Development and learning are dynamic processes requiring that adults understand the continuum, observe children closely to match curriculum and teaching to children's emerging competencies, needs, and interests, and then help children move forward by targeting educational experiences to the edge of children's changing capacities so as to challenge but not frustrate them. Human beings, especially children, are highly motivated to understand what they almost, but not quite, comprehend and to master what they can almost, but not quite, do (White 1965; Vygotsky 1978). The principle of learning is that children can do things first in a supportive context and then later independently and in a variety of contexts. Rogoff (1990) describes the process of adult-assisted learning as "guided participation" to emphasize that children actively collaborate with others to move to more complex levels of understanding and skill.

11. Children demonstrate different modes of knowing and learning and different ways of representing what they know.

For some time, learning theorists and developmental psychologists have recognized that human beings come to understand the world in many ways and that individuals tend to have preferred or stronger modes of learning. Studies of differences in learning modalities have contrasted visual, auditory, or tactile learners.
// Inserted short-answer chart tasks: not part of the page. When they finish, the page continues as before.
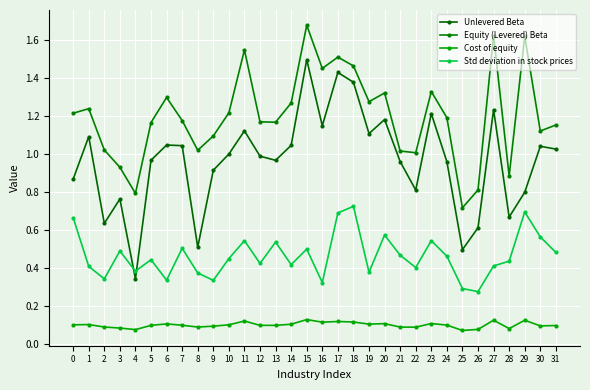

Where is the first local minimum for Cost of equity?

4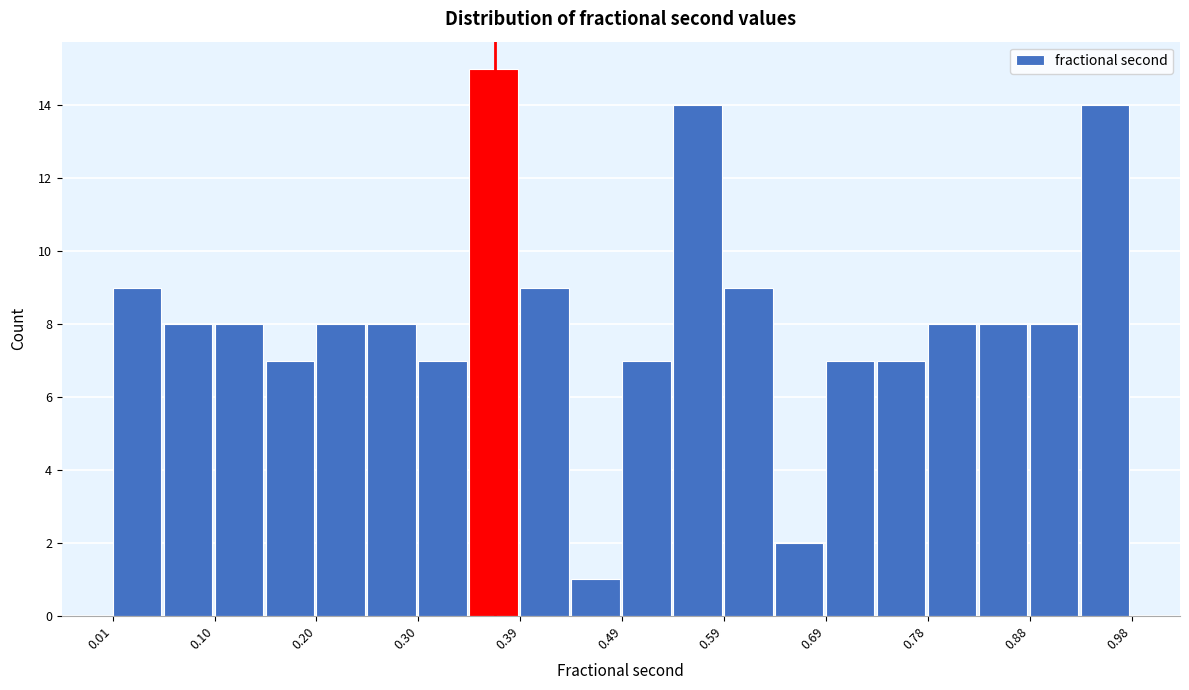

Reading left to right, transcribe this chart: for each bar, give the range it covers on the x-axis and its height. Neither the bar edges nor the heights are printed on the chart, so give them approximately, as read against the axes.

0.01 to 0.05: 9
0.05 to 0.10: 8
0.10 to 0.15: 8
0.15 to 0.20: 7
0.20 to 0.25: 8
0.25 to 0.30: 8
0.30 to 0.35: 7
0.35 to 0.39: 15
0.39 to 0.44: 9
0.44 to 0.49: 1
0.49 to 0.54: 7
0.54 to 0.59: 14
0.59 to 0.64: 9
0.64 to 0.69: 2
0.69 to 0.73: 7
0.73 to 0.78: 7
0.78 to 0.83: 8
0.83 to 0.88: 8
0.88 to 0.93: 8
0.93 to 0.98: 14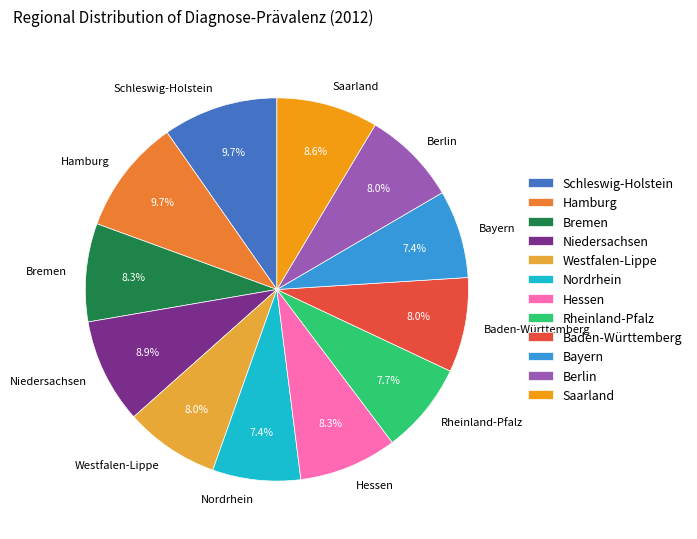

The Baden-Württemberg slice represents 8% of the pie. True or false?

True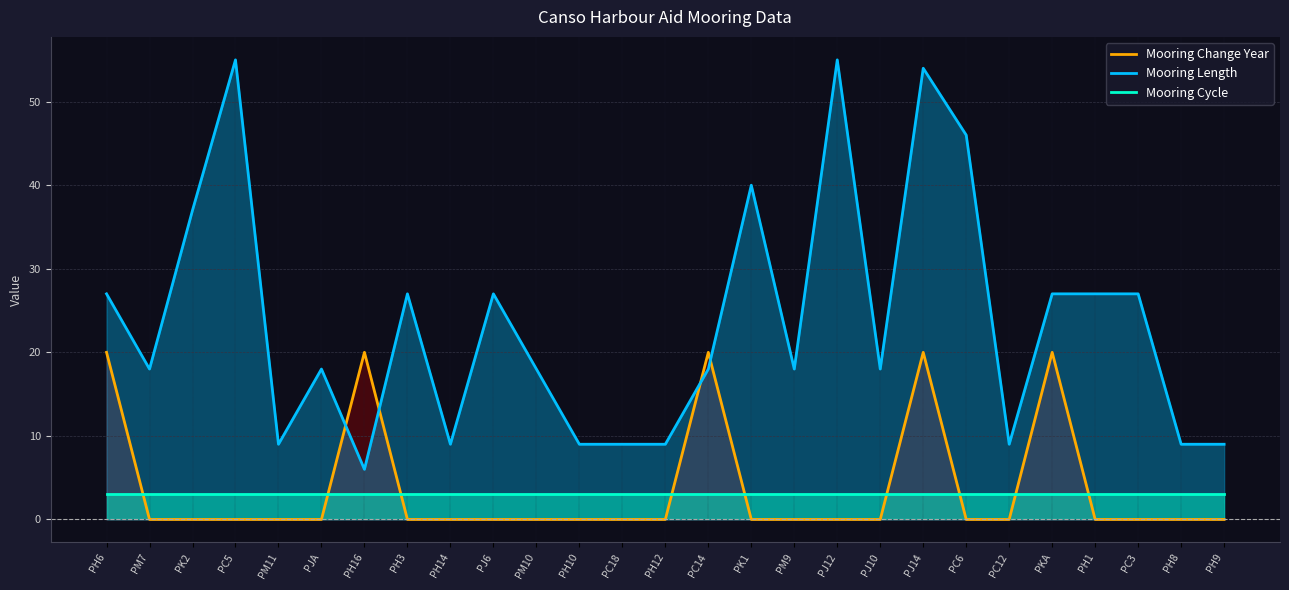

After their last crossing, which series has the higher values: Mooring Length or Mooring Change Year?

Mooring Length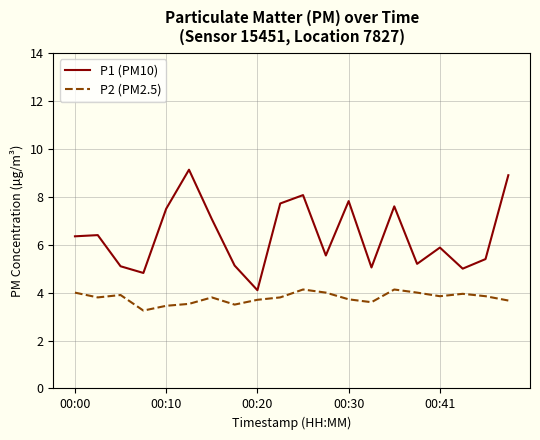

Which series has the largest total across all categories?

P1 (PM10)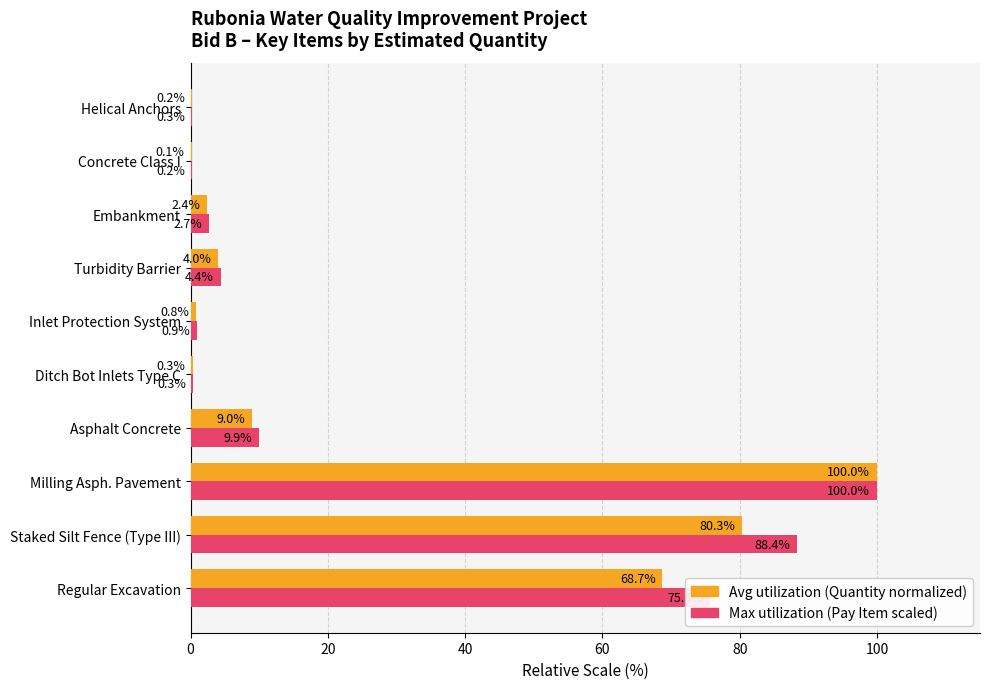

At which category is the sum across all series the highest?

Milling Asph. Pavement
Other work has identified learners as field-dependent or independent (Witkin 1962). Gardner (1983) expanded on this concept by theorizing that human beings possess at least seven "intelligences." In addition to having the ones traditionally emphasized in schools, linguistic and logical-mathematical, individuals are more or less proficient in at least these other areas: musical, spatial, bodily-kinesthetic, intrapersonal, and interpersonal.

Malaguzzi (1993) used the metaphor of "100 languages" to describe the diverse modalities through which children come to understand the world and represent their knowledge. The processes of representing their understanding can with the assistance of teachers help children deepen, improve, and expand their understanding (Copple, Sigel, & Saunders 1984; Forman 1994; Katz 1995). The principle of diverse modalities implies that teachers should provide not only opportunities for individual children to use their preferred modes of learning to capitalize on their strengths (Hale-Benson 1986) but also opportunities to help children develop in the modes or intelligences in which they may not be as strong.
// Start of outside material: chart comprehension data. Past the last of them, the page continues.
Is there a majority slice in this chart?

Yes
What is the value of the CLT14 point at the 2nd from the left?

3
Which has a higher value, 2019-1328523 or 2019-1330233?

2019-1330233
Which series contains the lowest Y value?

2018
12. Children develop and learn best in the context of a community where they are safe and valued, their physical needs are met, and they feel psychologically secure.
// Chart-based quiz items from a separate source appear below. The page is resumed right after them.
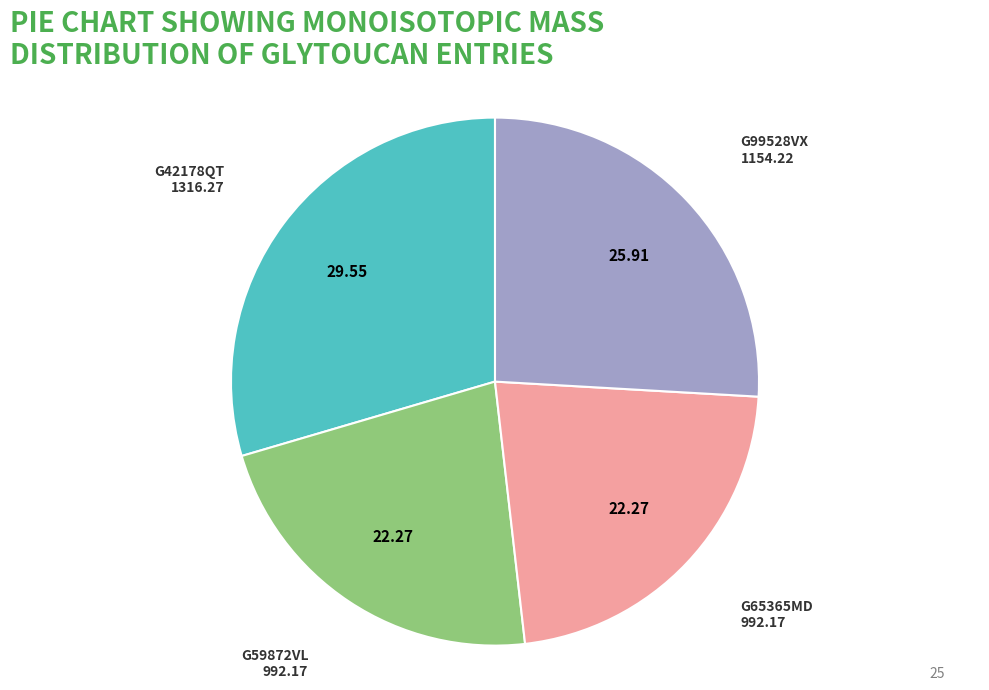

Does any single category account for the majority?

No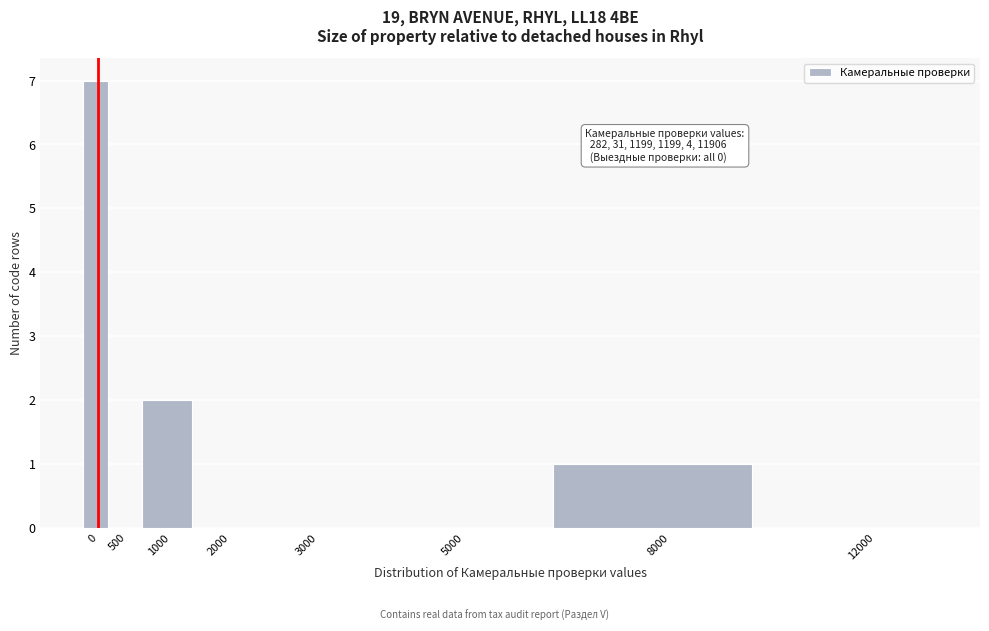

Reading right to left, list all the values displayed in this chart.

12000=0	8000=1	5000=0	3000=0	2000=0	1000=2	500=0	0=7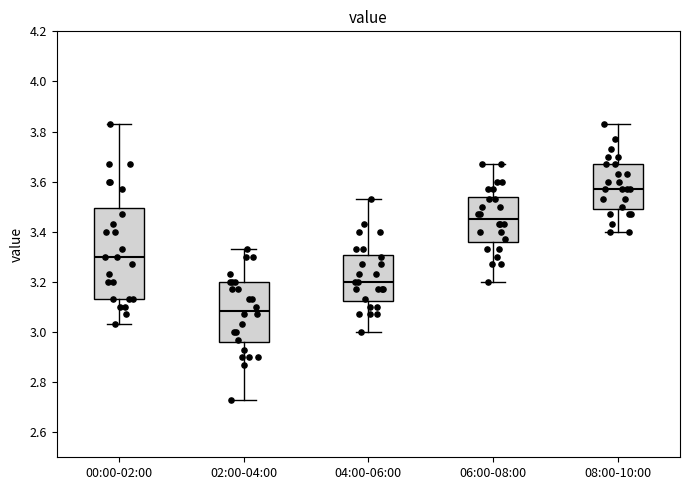

Which box has the lowest median line?

02:00-04:00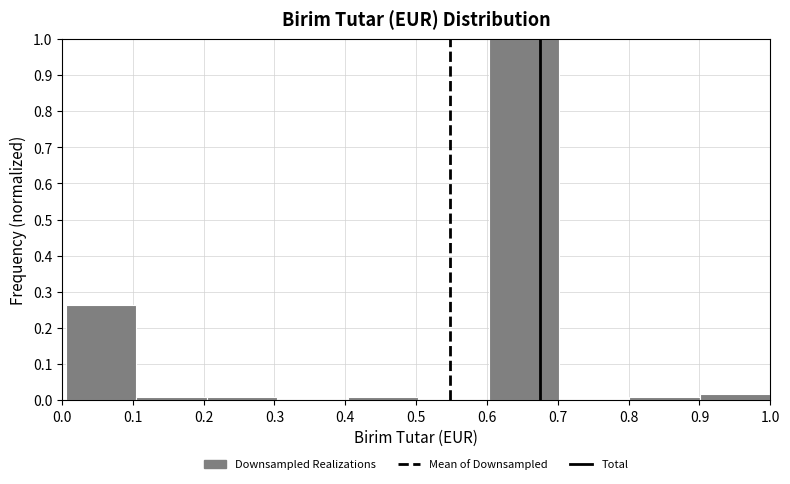

How tall is the bar that spans 0.90 to 1.00 on the x-axis? Neither the bar edges nor the heights are printed on the chart, so give them approximately, as read against the axes.

0.02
Maslow (1954) conceptualized a hierarchy of needs in which learning was not considered possible unless physical and psychological needs for safety and security were first met. Because children's physical health and safety too often are threatened today, programs for young children must not only provide adequate health, safety, and nutrition but may also need to ensure more comprehensive services, such as physical, dental, and mental health and social services (NASBE 1991; U.S. Department of Health & Human Services 1996). In addition, children's development in all areas is influenced by their ability to establish and maintain a limited number of positive, consistent primary relationships with adults and other children (Bowlby 1969; Stern 1985; Garbarino et al. 1992). These primary relationships begin in the family but extend over time to include children's teachers and members of the community; therefore, practices that are developmentally appropriate address children's physical, social, and emotional needs as well as their intellectual development.